She was standing outside her gate – just the way she’d been half an hour ago, when my mother and I left for our evening walk.
I wondered if she had ever looked into the world of sad bitterness in the droop of her shoulders and her pulled-down mouth. I couldn’t see her face at the time but I know that look very well – now that I am writing about it I realise that I’ve perhaps never looked at her very well. But I know that look. Five women of my acquaintance have been widowed in the last six years. And if you knew them you would know that they’re five different stories of womanhood and five different stories of widowhood. Whether a woman loves her husband or not, when he dies, she discovers new depths to pain. And ever so much room for hate.
That is what it is – bitterness masquerading as loss undergone by a poor widow. And it is sad, for no person should have to live with themselves so filled with bitterness. She once was a young sister grieving the death of an older sibling, a woman marrying her brother-in-law to look after her sister's children, a very nervous bride, a newly-wed, an expectant mother-to-be, a proud mother-in-law...she’s been a thousand things, but now, all that’s left of her is a seething mass of rage and bitterness. It is not the loss of a dearly beloved husband, nor the pain of a mother - watching with anxious eyes her youngest son on the threshold of manhood who's destined to go through the rites of passage without a father’s stern eye on him. It is the frustration of being trapped, of being a woman.
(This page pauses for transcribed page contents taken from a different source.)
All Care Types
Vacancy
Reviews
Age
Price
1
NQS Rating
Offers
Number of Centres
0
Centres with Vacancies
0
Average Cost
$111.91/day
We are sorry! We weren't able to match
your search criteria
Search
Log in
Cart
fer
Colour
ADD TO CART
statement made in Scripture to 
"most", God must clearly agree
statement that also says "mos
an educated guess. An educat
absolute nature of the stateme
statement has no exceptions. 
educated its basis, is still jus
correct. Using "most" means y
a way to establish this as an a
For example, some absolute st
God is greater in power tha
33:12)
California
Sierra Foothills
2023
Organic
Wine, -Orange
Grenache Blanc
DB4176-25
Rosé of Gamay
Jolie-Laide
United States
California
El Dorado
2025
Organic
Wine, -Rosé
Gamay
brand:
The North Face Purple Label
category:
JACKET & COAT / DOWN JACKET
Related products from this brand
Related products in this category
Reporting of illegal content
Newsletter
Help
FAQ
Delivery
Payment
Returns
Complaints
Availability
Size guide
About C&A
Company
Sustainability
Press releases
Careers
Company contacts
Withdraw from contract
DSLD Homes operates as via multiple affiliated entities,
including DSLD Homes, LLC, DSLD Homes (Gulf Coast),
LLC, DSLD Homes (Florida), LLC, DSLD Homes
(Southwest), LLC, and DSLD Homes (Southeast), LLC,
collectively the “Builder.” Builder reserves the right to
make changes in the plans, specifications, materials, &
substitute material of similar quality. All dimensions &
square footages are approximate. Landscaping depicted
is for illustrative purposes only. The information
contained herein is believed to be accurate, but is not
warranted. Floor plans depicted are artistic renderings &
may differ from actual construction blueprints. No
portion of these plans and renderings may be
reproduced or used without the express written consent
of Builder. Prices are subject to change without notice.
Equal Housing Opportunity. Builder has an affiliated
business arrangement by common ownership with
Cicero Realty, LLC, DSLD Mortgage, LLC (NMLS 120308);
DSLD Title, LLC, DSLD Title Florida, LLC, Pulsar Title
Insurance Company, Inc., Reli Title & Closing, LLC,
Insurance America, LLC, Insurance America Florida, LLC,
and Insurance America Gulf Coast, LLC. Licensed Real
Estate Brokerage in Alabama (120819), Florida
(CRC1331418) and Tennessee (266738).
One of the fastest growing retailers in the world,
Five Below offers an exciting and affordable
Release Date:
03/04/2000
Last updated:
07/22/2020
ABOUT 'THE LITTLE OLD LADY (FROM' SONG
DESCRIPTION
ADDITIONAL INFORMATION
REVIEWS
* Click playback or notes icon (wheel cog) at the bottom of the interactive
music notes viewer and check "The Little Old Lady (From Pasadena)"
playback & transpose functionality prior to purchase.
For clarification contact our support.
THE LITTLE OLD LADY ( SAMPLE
Not because she’s a widow and is now supposed to restrict her movements, lower her voice and spend her days in the service of the Lord. But, because she doesn’t know who she is, now that she isn’t a wife anymore.
In fact, it's been a long time since she knew who she is. So, it is even more frightening for her to have to face the question now, at her age. But the saddest part is she doesn’t even think about being frustrated or lost. She just knows that she is frightened. And she is mad at everyone who is not.
She’s sad and lonely and lost; nearly at the end of the road, and wishing desperately she won’t lose her way – for she’s not used to finding her own way. Or her feet. Oh there are plenty of people keeping an eye on her, looking after her needs and ready to provide for her a shelter. But she’s lost the one person who could share with her the fear of impending death. Or, the one person who, like her, was a little confused with the music and manners of today, who couldn’t eye a laptop without grave misgivings, and who didn’t understand where they had been while this city changed beyond recognition. She lost a companion.
Maybe she didn’t love him – not the way I used to think all wives would love their husbands. But then, like most wives - at least around me - she probably tried her best. After all, it must be hard work trying to love husbands when one doesn’t have the words to talk about childbirth, contraception or chauvinism. And she belongs to that generation for which the three defined a woman’s life - whether those were talked about or not. (Yes, I know the 3 still do, for more women than I like to think) She was never seen as a person, only a wee woman; but you know what’s the cruellest fact of her life? The same chauvinistic religiosity that conditioned her womanhood to find salvation in serving everything male, also ensured that though forever denied a life of her own, she’d never be free of a terrible, haunting fear of death. Afterlife, you see. And hell. And damnation.
So, day in and day out, she lives with this fear and this sense of utter loneliness. And she couldn’t share it with anyone if she was paid a million per word – because they managed to fully wipe out all that in her voice which made her put herself first. If she wished to survive she had to submit. She had to let go of her consciousness as a woman, a desperately hurting woman. . .the consciousness of having been wronged, controlled and manipulated. She just knows intense excruciating pain – she doesn’t know where it comes from, how long she’s suffered or who to blame for it. Yet, she is not a fool for fearing death you know – if life is this crushing and horrifying, who wouldn’t be smart enough to fear afterlife? Which the highest authorities in our respective cultures assure us can make the sturdiest of us cry out for mercy?
Oh, she’s so not a fool. She is a smart woman who knows what her past can tell her about her future. Because she is this woman who never knew fulfillment or happiness on her terms, or the full-blown joy of loving and being loved without conditions. She never knew that a husband could cook, or wash clothes, or take a crying baby from her tired arms and kiss away her tears...or that no matter how old or fat she became, his eyes would always seek her. And yet he not only betrayed her and left her alone, she also has to bear the pain of pretending that she’s devastated by his death. When she’s only devastated by her own life and all those who claimed to love her.